El niño metió toda su infancia en una maleta de cartón para emprender un viaje vital. Allí, junto a la ropa de la familia, quedaron los años fragmentados de una niñez que acabó siendo remota, como el recuerdo de un sueño del que se duda de su existencia. Era el final de su infancia, aunque todavía no lo sabe. Fue una tarde de la que no olvida la orden del padre para que rotulara los datos postales directamente sobre la tapa de la maleta, a la que habían atado con cuerdas. Lo hizo con indecisión y ocupando un espacio ridículo en una esquina de la tapa. El padre rió y cogió el rotulador para, con letras grandes, estampar la dirección en toda la tapa. El niño no comprendía nada. Lo único que sabía es que iban a coger un avión y que estaba ansioso por sentir esa experiencia nueva. Atrás quedaría un mundo reducido a retazos incompletos que constantemente despertarían la curiosidad de lo perdido, de lo olvidado. Fue un salto en medio de la noche a otra dimensión totalmente distinta, tan diferente como la adolescencia de la niñez. Ambas se superpondrían y de ambas tuvo el niño que escoger los asideros para no perderse, para forjar su personalidad y su rumbo.

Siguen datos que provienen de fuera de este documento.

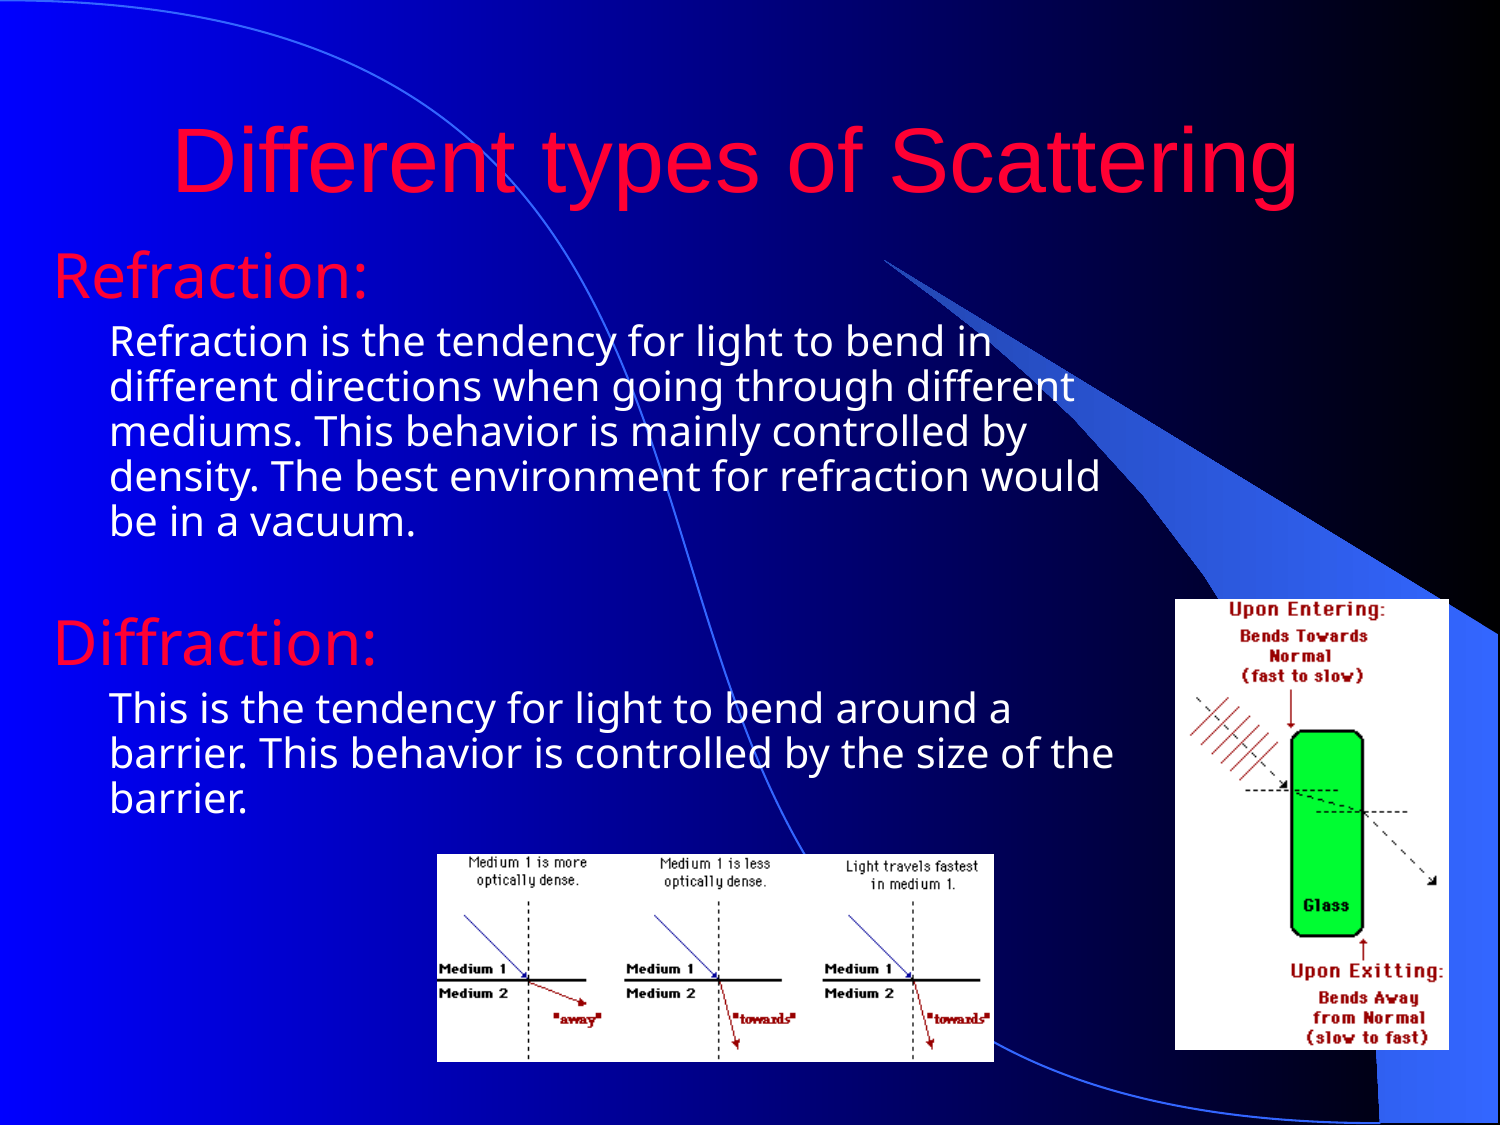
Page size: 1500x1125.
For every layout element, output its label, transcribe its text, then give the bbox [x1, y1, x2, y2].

Aquella noche, al subirse al avión y mirar la oscuridad a través de la ventanilla, sintió vértigo, el vértigo a lo desconocido, tan intenso como el miedo, igual de frío y paralizante. Sus recuerdos unen ese miedo con los de una noche interminable en la que el rumor de los motores impedía conciliar el sueño y los paseos a los aseos constituían el único entretenimiento.
Pero más tarde lo sabría, conocería a donde se dirigían. Iban a un país lejano que tenía otra cultura aunque hablaran el mismo idioma. Lo supo porque tuvo que zambullirse en unas costumbres a las que le costó adaptarse. Nadie se adapta a los cambios bruscos. Ni dejar de ser niño de repente para ser hombre. Pero esas iban a ser las consecuencias. Se dirigían a un país al que toda la familia, padres y hermanas, llegarían con la inseguridad de quien se pierde en un territorio extraño. Sólo el padre parecía confiar en el destino, porque perseguía el suyo, su vocación. Y es el padre el que mueve a la familia y la traslada de un lugar para otro. El niño rememora habitaciones de hotel y la inmersión en una ciudad extraña. Son recuerdos cubiertos por las tinieblas de la noche, tan negra como el cielo que se escudriñaba desde la ventanilla del avión. La luz tardaría en aparecer, la luz del día y del futuro, un futuro desde el que el niño se retrotrae para descubrir su pasado y recuperar una infancia que definitivamente se cierra con el vuelo de ese avión que lo arranca de sus raíces. Atrás quedaría un pueblo perdido entre las montañas de una isla del Caribe que el niño se niega a olvidar.